Case54 偽装請負による派遣法40条の6の直接雇用を認めた裁判例・東リ事件・大阪高判令3.11.4労判1253.60

(事案の概要)

 原告らは、被告会社と請負契約を締結しているA社の従業員として、被告会社の工場で働いていました。

 労働者派遣法(派遣法)40条の6第1項5号は、派遣法の適用を免れる目的で、請負その他労働者派遣以外の名目で契約を締結し(いわゆる偽装請負)、所定の事項を定めずに労働者派遣の役務の提供を受けることを禁止していて、受入業者がこれに違反した場合には、受入業者から派遣労働者に対して、直接雇用の申込みをしたものとみなされます。
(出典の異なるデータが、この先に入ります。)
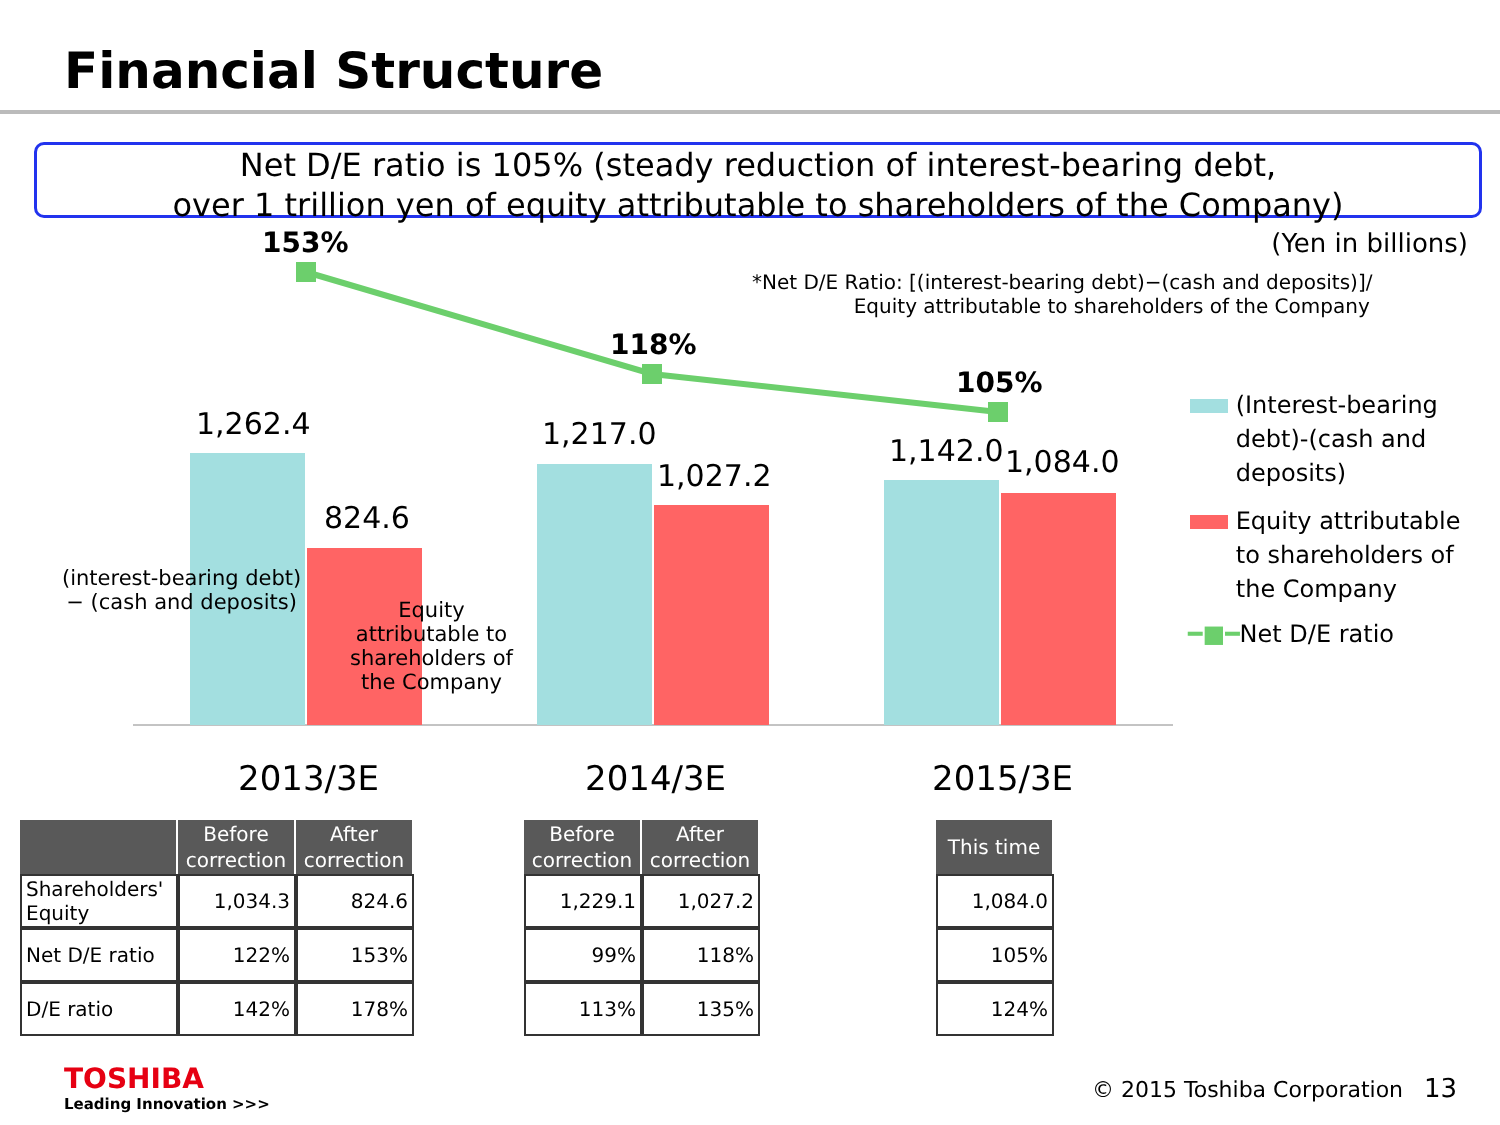Financial Structure
Net D/E ratio is 105% (steady reduction of interest-bearing debt,
over 1 trillion yen of equity attributable to shareholders of the Company)
153% (Yen in billions)
*Net D/E Ratio: [(interest-bearing debt)−(cash and deposits)]/
Equity attributable to shareholders of the Company
118%
105%
1,262.4
824.6
1,217.0
1,027.2
1,142.0 1,084.0
(interest-bearing debt)
− (cash and deposits)
Equity
attributable to
shareholders of
the Company
(Interest-bearing
debt)-(cash and
deposits)
Equity attributable
to shareholders of
the Company
━■━Net D/E ratio
2013/3E 2014/3E 2015/3E
| | Before correction | After correction |
| --- | --- | --- |
| Shareholders' Equity | 1,034.3 | 824.6 |
| Net D/E ratio | 122% | 153% |
| D/E ratio | 142% | 178% |
| Before correction | After correction |
| --- | --- |
| 1,229.1 | 1,027.2 |
| 99% | 118% |
| 113% | 135% |
| This time |
| --- |
| 1,084.0 |
| 105% |
| 124% |
TOSHIBA
Leading Innovation >>>
© 2015 Toshiba Corporation 13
 本件は、原告らが、A社と被告会社の関係が偽装請負であると主張して被告会社との直接雇用を求めた事案です。

(判決の要旨)

一審判決

 一審は、A社と被告会社の関係が偽装請負に当たらないとしました。

控訴審判決

 控訴審は、厚労省の「労働者派遣事業と請負により行われる事業との区分に関する基準を定める告示」を参照し、使用者であるA社が業務の遂行方法に関する指示その他管理を自ら行っていないこと、A社が労働時間を管理していなかったこと、A社の従業員が有給休暇を取得する際、A社ではなく被告会社に連絡していたこと、A社が被告会社から請け負った業務を被告会社から独立して処理していたものとはいえないこと等から、A社と被告会社の関係が請負とはいえないとし、偽装請負状態を認めました。

 また、日常的かつ継続的に偽装請負等の状態を続けていたことが認められる場合には、特段の事情がない限り、偽装請負等の目的があったと推認するのが相当であるとし、被告会社に偽装請負等の目的があったとし、被告会社との直接雇用を認めました。